İktidarları sınayan, yan yana duran iki unsur oldu her daim.
Ama her nedense, iktidarlar ve yandaşlarının tercihi cüzdan oldu, ülkede bu hale geldi.
Sıkıldım, sıkıldık, sıkılıyoruz.
Ama değişmiyor bir türlü plak.
Plak, aynı plak.
Evirip çevirip, çalıyorlar.
Sokuyorlar gözümüzün içine,
Yetmiyor beynimizi iğfal etmeye çalışıyorlar.

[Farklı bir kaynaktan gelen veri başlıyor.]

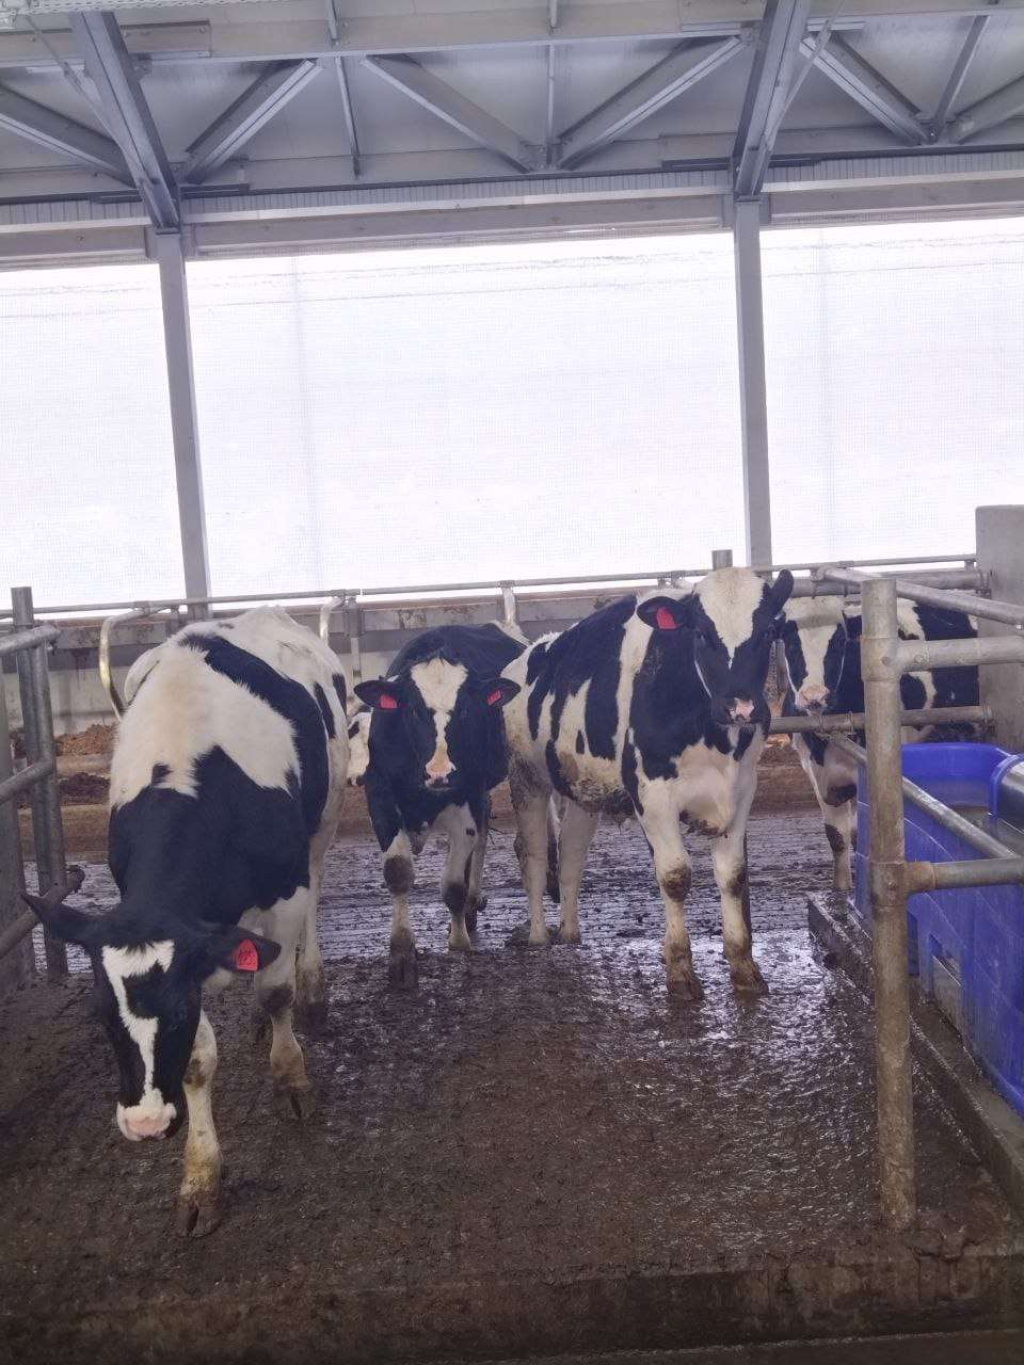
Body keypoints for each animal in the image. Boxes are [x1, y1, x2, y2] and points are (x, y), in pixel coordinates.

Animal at [22, 607, 348, 1237]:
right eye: (101, 1016)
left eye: (175, 1012)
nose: (144, 1124)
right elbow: (198, 1061)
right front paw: (200, 1180)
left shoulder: (286, 886)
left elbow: (276, 991)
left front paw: (290, 1076)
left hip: (325, 819)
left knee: (313, 904)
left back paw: (311, 988)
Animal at [354, 622, 524, 987]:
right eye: (413, 709)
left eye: (465, 709)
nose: (440, 772)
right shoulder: (380, 797)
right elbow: (398, 872)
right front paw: (402, 954)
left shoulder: (466, 800)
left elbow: (454, 885)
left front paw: (458, 941)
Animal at [501, 567, 794, 999]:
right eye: (701, 632)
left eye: (768, 630)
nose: (740, 706)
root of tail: (529, 653)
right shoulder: (653, 795)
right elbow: (674, 876)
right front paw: (680, 971)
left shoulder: (742, 790)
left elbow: (733, 876)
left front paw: (744, 968)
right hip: (526, 777)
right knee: (534, 853)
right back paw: (538, 935)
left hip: (582, 790)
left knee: (571, 853)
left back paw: (569, 933)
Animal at [778, 594, 979, 893]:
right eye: (790, 641)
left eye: (839, 641)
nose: (814, 696)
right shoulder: (815, 773)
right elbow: (836, 836)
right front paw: (841, 889)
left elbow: (859, 837)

Vatana cüzdan, yurttaşa Para Gözüyle bakıyor meczup tayfası.
Bozdur, bozdur harca.
Harca, harca bitmez!
Diye de düşünüyorlar her daim.
Böyle gider mi?
Gitmediği ortada.
Sıkıldım, sıkıldık, sıkılıyoruz.
Asker devleti, polis devleti, yargı devleti, derin devlet, paralel devlet diye, diye beynimizi sulandırdılar. Biz bunları beynimizde çözmeye çalışırken, yani vicdanımız ve beynimiz meşgulken, onlar cüzdanlarıyla baş başa kalıp hasret giderdiler. Cüzdanı vatan bellediler.
Ben sıkıldım, yoruldum.
Artık yazmayacağım.
Nazım Hikmet’in dizeleri hala geçerli siz onu okuyun.
Evet, vatan hainiyim, siz vatanperverseniz, siz yurtseverseniz, ben yurt
hainiyim, ben vatan hainiyim.
Vatan çiftliklerinizse,
kasalarınızın ve çek defterlerinizin içindekilerse vatan,
vatan, şose boylarında gebermekse açlıktan,
vatan, soğukta it gibi titremek ve sıtmadan kıvranmaksa yazın,
fabrikalarınızda al kanımızı içmekse vatan,
vatan tırnaklarıysa ağalarınızın,
vatan, mızraklı ilmühalse, vatan, polis copuysa,
ödeneklerinizse, maaşlarınızsa vatan,
vatan, Amerikan üsleri, Amerikan bombası, Amerikan donanması topuysa,
vatan, kurtulmamaksa kokmuş karanlığımızdan,
ben vatan hainiyim.
Yazın üç sütun üstüne kapkara haykıran puntolarla:
Nâzım Hikmet vatan hainliğine devam ediyor hâlâ.